Posto fronteiriço entre Turquia e Bulgária. Foto: Graneits, CC 2.0
Posto fronteiriço entre Turquia e Bulgária. Foto: Graneits, CC 2.0

 

Varsóvia, Polônia, 16/5/2010 – Desde novembro do ano passado, a Bulgária praticamente fechou suas fronteiras aos solicitantes de asilo da Síria e para demais imigrantes que tentam entrar nesse país vindos da Turquia, ao que parece de acordo com as instituições da União Europeia (UE). Diante do grande aumento das demandas por asilo, 11 mil em 2013 contra, em média, mil nos anos anteriores, a Bulgária implantou no último outono boreal um plano “para gerir a crise derivada da pressão migratória”.

O programa inclui a construção de um obstáculo de 33 quilômetros de extensão na fronteira com a Turquia e a incorporação de 1.500 agentes ao contingente policial que patrulha a fronteira com esse país. Aparentemente, o plano funcionou. Este ano, apenas pouco mais de cem solicitantes de asilo conseguiram entrar na Bulgária a cada mês, enquanto, quando começou sua implantação, as autoridades chegaram a impedir a entrada de até cem por dia, segundo o Ministério do Interior.

O secretário-geral do Ministério, Svetozar Lazarov, informou em abril que 2.367 pessoas foram impedidas de cruzar a fronteira desde o começo de 2014. A afluência do ano passado, que assustou as autoridades búlgaras, ocorreu no contexto do endurecimento das fronteiras da Grécia e do consequente deslocamento para o norte das rotas migratórias procedentes da Turquia por via terrestre. Mais da metade dos que pediram asilo na Bulgária em 2013 procediam da Síria.

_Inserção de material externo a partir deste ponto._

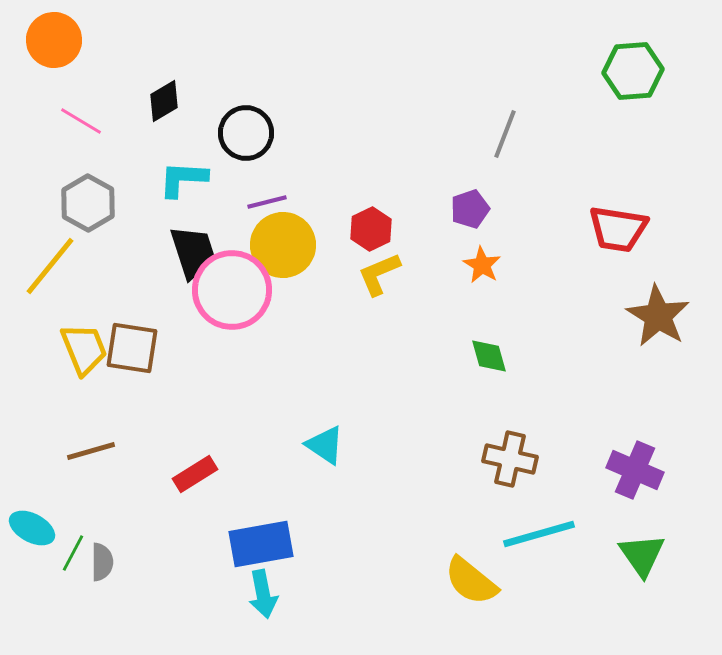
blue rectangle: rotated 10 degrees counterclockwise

Atualmente, mais de dois milhões de sírios buscam proteção fora de suas fronteiras, metade deles crianças. A Turquia abriga neste momento mais de 700 mil cidadãos desse país em guerra há três anos. Em 29 do mês passado, a organização Human Rights Watch (HRW) divulgou um informe que documenta como, no contexto da aplicação do plano búlgaro, se envia de volta, sumariamente, as pessoas que cruzam a fronteira da Turquia para a Bulgária, sem lhes dar oportunidade de apresentarem os pedidos de asilo e às vezes são vítimas de abusos dos agentes fronteiriços.

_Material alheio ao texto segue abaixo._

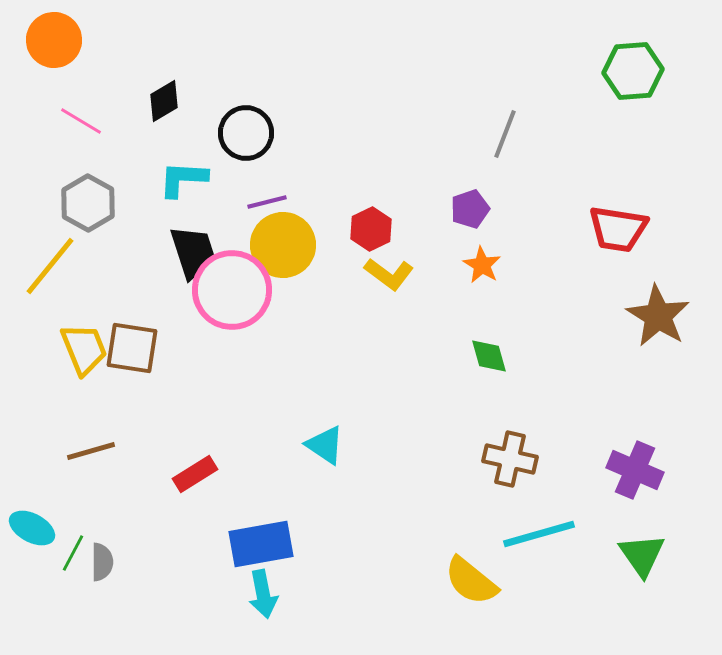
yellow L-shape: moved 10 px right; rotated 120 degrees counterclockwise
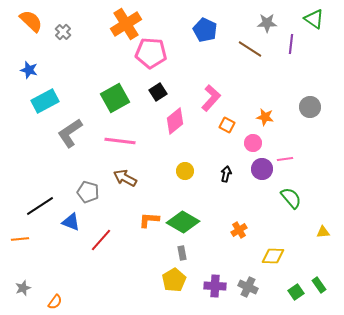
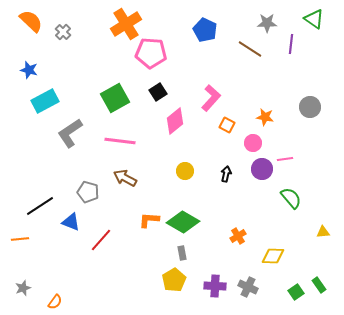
orange cross at (239, 230): moved 1 px left, 6 px down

A evidência das expulsões vem de 177 entrevistas que a HRW fez com migrantes na Bulgária, Turquia e Síria, nas quais foram reconstruídos 44 casos de devoluções sumárias envolvendo 519 pessoas. “A partir da situação nos países de origem da maioria dos que cruzam a fronteira de forma irregular – Síria e Afeganistão – é razoável crer que muitos buscam proteção. Mas as pessoas entrevistadas que foram rechaçadas na fronteira, ou dentro do território búlgaro, não tiveram a oportunidade de apresentar os pedidos de asilo no momento de sua detenção”, afirmou à IPS o diretor do programa de refugiados da HRW, Bill Frelick.

“A HRW acredita que o governo búlgaro, desde 6 de novembro de 2013, empreende uma prática sistemática para evitar que os solicitantes de asilo ilegais cruzem para a Bulgária para apresentar um pedido de proteção internacional”, diz o informe. Essa organização, com sede em Nova York, assegura que essa estratégia por parte do governo búlgaro viola o princípio de não devolução, pelo qual não se pode expulsar pessoas para lugares onde suas vidas e liberdades possam ser ameaçadas, incluindo a Convenção de Refugiados, vigente desde 1951 e ratificada pela Bulgária.

O princípio também faz parte de normas da União Europeia que Sofia está obrigada a cumprir, como a diretriz de retorno, o código de fronteiras de Schengen e a Carta de Direitos Fundamentais. “As expulsões da fronteira documentadas nesse informe não seguem nenhum procedimento adequado e mantêm a suposição negativa de que os que cruzam a fronteira de forma irregular não buscam asilo, quando se deveria supor, pelos menos no tocante às pessoas que fogem da Síria e do Afeganistão”, diz o documento.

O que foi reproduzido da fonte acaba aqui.